LETTERA A C. FIRENZE, 25 GENNAIO 2026
Caro C.,
il Cilento è da sempre una terra complessa, segnata dal progressivo declino dei valori contadini e civili, soffocati da una politica miope, arrogante e distante dai bisogni reali dei cittadini. Una politica che, invece di servire la comunità, finisce per dominarla.

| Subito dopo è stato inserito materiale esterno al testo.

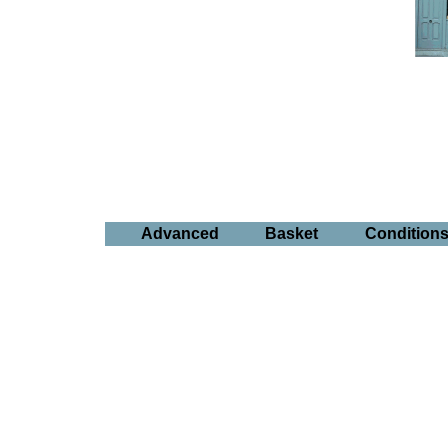
Advanced
Basket
Condition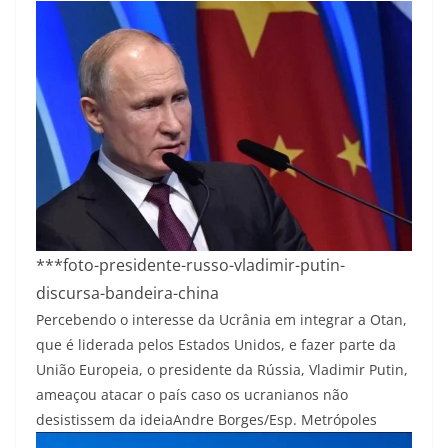
***foto-presidente-russo-vladimir-putin-
discursa-bandeira-china
Percebendo o interesse da Ucrânia em integrar a Otan,
que é liderada pelos Estados Unidos, e fazer parte da
União Europeia, o presidente da Rússia, Vladimir Putin,
ameaçou atacar o país caso os ucranianos não
desistissem da ideia
Andre Borges/Esp. Metrópoles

Tu, pur non distinguendoti per particolari meriti culturali, sei stato chiamato ad accompagnare un percorso di crescita e di elevazione collettiva. Eppure, invece di sostenere iniziative di valore, ti opponi a progetti meritori e promuovi iniziative “personali” – o quelle dei tuoi amici – che appaiono mediocri e funzionali solo a compiacere i potenti di turno, sprecando ingente denaro pubblico.

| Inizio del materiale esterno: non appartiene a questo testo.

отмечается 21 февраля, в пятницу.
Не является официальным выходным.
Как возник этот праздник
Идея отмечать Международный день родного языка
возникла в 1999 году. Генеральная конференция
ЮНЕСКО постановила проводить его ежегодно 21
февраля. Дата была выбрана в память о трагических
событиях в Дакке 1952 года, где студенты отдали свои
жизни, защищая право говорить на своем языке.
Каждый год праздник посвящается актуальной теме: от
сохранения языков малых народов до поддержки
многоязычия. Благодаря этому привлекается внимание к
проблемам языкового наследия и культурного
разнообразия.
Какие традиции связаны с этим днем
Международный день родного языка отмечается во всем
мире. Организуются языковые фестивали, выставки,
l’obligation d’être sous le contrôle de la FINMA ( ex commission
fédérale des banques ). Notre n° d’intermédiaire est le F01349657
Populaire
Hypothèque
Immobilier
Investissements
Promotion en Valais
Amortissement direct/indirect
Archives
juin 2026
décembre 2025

Il Cilento, oggi, sta scrivendo pagine importanti e destinate a lasciare il segno: La Scuola Empatica, il Premio Internazionale Cilento Poesia, il Centro Contemporaneo delle Arti, il Paese della Poesia, il Paese degli Aforismi, la Piramide Culturale. Di fronte a tutto questo, tu rispondi con negazionismo e ostracismo (e finte aperture…).

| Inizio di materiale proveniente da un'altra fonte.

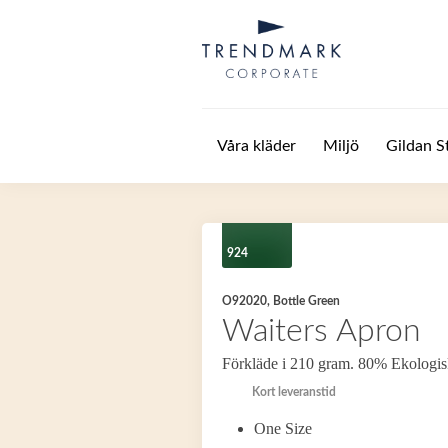
Hoppa till huvudinnehåll
Våra kläder
Miljö
Gildan S
924
O92020, Bottle Green
Waiters Apron
Förkläde i 210 gram. 80% Ekologis
Kort leveranstid
One Size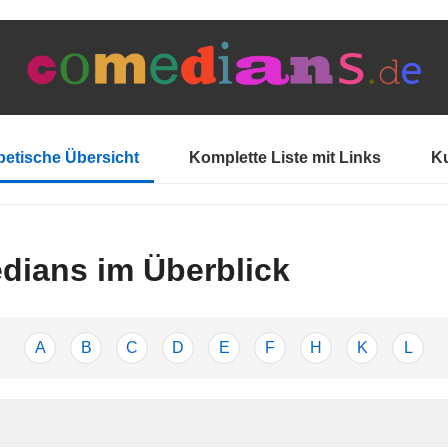
etische Übersicht
Komplette Liste mit Links
Ku
ians im Überblick
A
B
C
D
E
F
H
K
L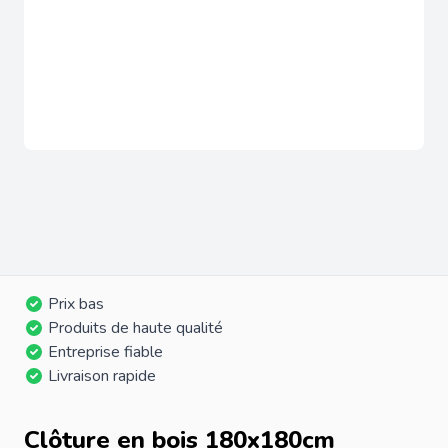
Prix bas
Produits de haute qualité
Entreprise fiable
Livraison rapide
Clôture en bois 180x180cm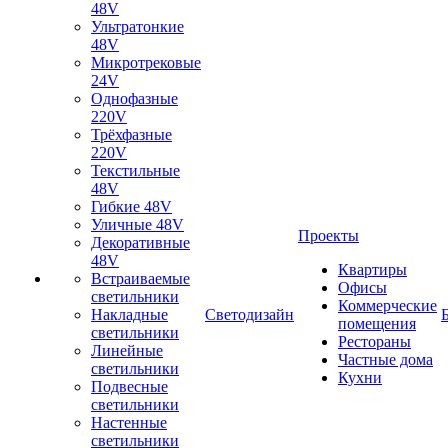
48V
Ультратонкие
48V
Микротрековые
24V
Однофазные
220V
Трёхфазные
220V
Текстильные
48V
Гибкие 48V
Уличные 48V
Проекты
Декоративные
48V
Квартиры
Встраиваемые
Офисы
светильники
Коммерческие
Накладные
Светодизайн
помещения
светильники
Рестораны
Линейные
Частные дома
светильники
Кухни
Подвесные
светильники
Настенные
светильники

A questo punto, caro C., resta una sola scelta possibile, se davvero tieni al bene della nostra terra: fare un passo indietro. Dimetterti, per il bene del Cilento, della sua Arte e dei suoi figli.
M.
P.S.
La cultura non si amministra come un favore da concedere agli amici né si governa con il silenzio e l’esclusione. O la si serve con coraggio e visione, oppure si abbia l’onestà di farsi da parte.